If it’s a soak in volcanic water spiked with revivifying arsenic and lead you want, Delight’s Hot Springs is the place to stay.

Delight’s atmosphere is distinctly 1940s — not because the owners have designed it that way, but because that was when it was built. Not a whole lot seems to have occurred since. We loved it. Cabins clustered around a collection of natural hot springs and a duck pond. I particularly liked the way one of the baths had no roof (not a deliberate feature — the original one collapsed and the management didn’t get around to putting a new one up). There were some Korean families singing wistful patriotic songs at the desert moon, a bunch of RV retirees there for the waters, and not much else beyond a superb soak. Our skin gleamed for days therafter. The lead, in all probability.

Delight’s is near Shoshone, a small Death Valley gateway town, noteworthy for its good cafe, a supermarket, the spiralling dust devils that sweep clean its streets, and its man-made caves. These were, until recently, the homes of Shoshone troglodytes. If any American ever bravely claims his country is not completely wedded to the automobile, fire back this stunning fact: One of the Shoshone cavemen burrowed out a hole in which to park his car. It’s bigger than his residential cave.

Mind you, out here you need a car. Death Valley park is the size of two Delawares: 1,334,400 hectares.

Apart from the immensity of the shimmering landscape, the extravagance of the geology, and the loneliness, all of which combine to serve as their own recommendation for a Death Valley visit, here are some highlights.

Badwater, set among mirage-haunted salt flats and mysteriously populated by ladybird beetles, is the lowest land point in the Western hemisphere. The Devil’s golf course is a plain of rock-salt pinnacles. Putting would indeed be satanic. The Devil’s Cornfield wouldn’t grow corn if you watered it. Dante’s View, 1,967 meters above Badwater, offers hellish sunrise views across the Valley to Telescope Peak.

Death Valley Dunes, by contrast, are heavenly at sunset. Half-buried mesquite trees somehow survive on the dunes. If size matters, Eureka Dunes, towering to 275 meters, are as big as dunes get in California. They also, and I like this particularly, “sing.” Not grand opera, admittedly, but the miniature avalanches of sand particles near the summits produce a tranquil tinkling which makes for a far more complex, and satisfactory auditory experience than, say, Snoop Doggy Dogg or New Kids on the Block.
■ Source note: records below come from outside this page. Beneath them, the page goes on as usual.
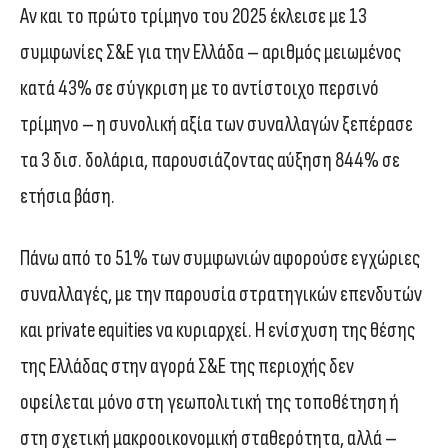
Αν και το πρώτο τρίμηνο του 2025 έκλεισε με 13
συμφωνίες Σ&Ε για την Ελλάδα – αριθμός μειωμένος
κατά 43% σε σύγκριση με το αντίστοιχο περσινό
τρίμηνο – η συνολική αξία των συναλλαγών ξεπέρασε
τα 3 δισ. δολάρια, παρουσιάζοντας αύξηση 844% σε
ετήσια βάση.
Πάνω από το 51% των συμφωνιών αφορούσε εγχώριες
συναλλαγές, με την παρουσία στρατηγικών επενδυτών
και private equities να κυριαρχεί. Η ενίσχυση της θέσης
της Ελλάδας στην αγορά Σ&Ε της περιοχής δεν
οφείλεται μόνο στη γεωπολιτική της τοποθέτηση ή
στη σχετική μακροοικονομική σταθερότητα, αλλά –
Scotty’s Castle, an odd mansion with an even odder history, is the single most visited attraction in the park. You actually have to queue to get in. Sometimes.

Then there is borax. Borax, or sodium borate, is versatile stuff, used among other things in embalming fluid, eye drops, camera film, silly putty, Dr. Scholl’s Soap ‘n’ Soak Instant Foot Bath and rocket fuel. Death Valley replaced Tibet as the world’s key borax supplier and if you look hard you may eventually find a small borax museum that explains how and why.
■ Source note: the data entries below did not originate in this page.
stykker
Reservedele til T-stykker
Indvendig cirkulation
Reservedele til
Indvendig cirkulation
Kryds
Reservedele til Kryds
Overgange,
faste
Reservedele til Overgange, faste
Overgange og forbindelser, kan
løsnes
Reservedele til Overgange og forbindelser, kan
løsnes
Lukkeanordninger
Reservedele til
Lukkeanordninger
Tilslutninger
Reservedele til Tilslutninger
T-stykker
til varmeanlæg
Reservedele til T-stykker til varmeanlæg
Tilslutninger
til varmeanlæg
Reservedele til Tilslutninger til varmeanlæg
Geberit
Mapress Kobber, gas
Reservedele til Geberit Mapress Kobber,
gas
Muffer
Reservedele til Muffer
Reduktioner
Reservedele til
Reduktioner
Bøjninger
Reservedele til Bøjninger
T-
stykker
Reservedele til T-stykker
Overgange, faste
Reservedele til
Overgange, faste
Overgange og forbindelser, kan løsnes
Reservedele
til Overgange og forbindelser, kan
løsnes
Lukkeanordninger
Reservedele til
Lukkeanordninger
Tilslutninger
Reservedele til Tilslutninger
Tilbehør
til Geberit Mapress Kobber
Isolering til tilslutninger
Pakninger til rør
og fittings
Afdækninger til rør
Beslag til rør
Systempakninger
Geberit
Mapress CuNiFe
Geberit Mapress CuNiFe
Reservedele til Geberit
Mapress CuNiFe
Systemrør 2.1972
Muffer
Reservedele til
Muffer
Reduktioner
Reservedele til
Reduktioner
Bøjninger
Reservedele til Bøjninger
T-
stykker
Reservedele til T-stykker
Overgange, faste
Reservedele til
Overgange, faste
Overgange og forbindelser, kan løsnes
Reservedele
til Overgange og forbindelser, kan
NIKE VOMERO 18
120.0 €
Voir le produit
Nine hundred species of plants survive Death Valley, some by sending down taproots eight times the height of an average man, others by dispensing with leaves and resembling dead sticks for most of their lives. There are even forests on the higher canyon walls and, some years, gorgeous carpets of spring flowers.

There are mammals, mostly nocturnal. Scorpions and snakes of course. And there is the pupfish. You have to make a special effort to see a pupfish. They’re very small, terribly rare and the parks staff are admirably protective. Quite how a fish got here in the first place, then liked it enough to stay, is a bit of a puzzle.

Last but not least, the walking boulders. These leave distinct trails behind them as they mysteriously meander about the Racetrack. Watch from an outcrop called the Stadium. No need for fast film, incidentally. This is one race no rock is in a hurry to win.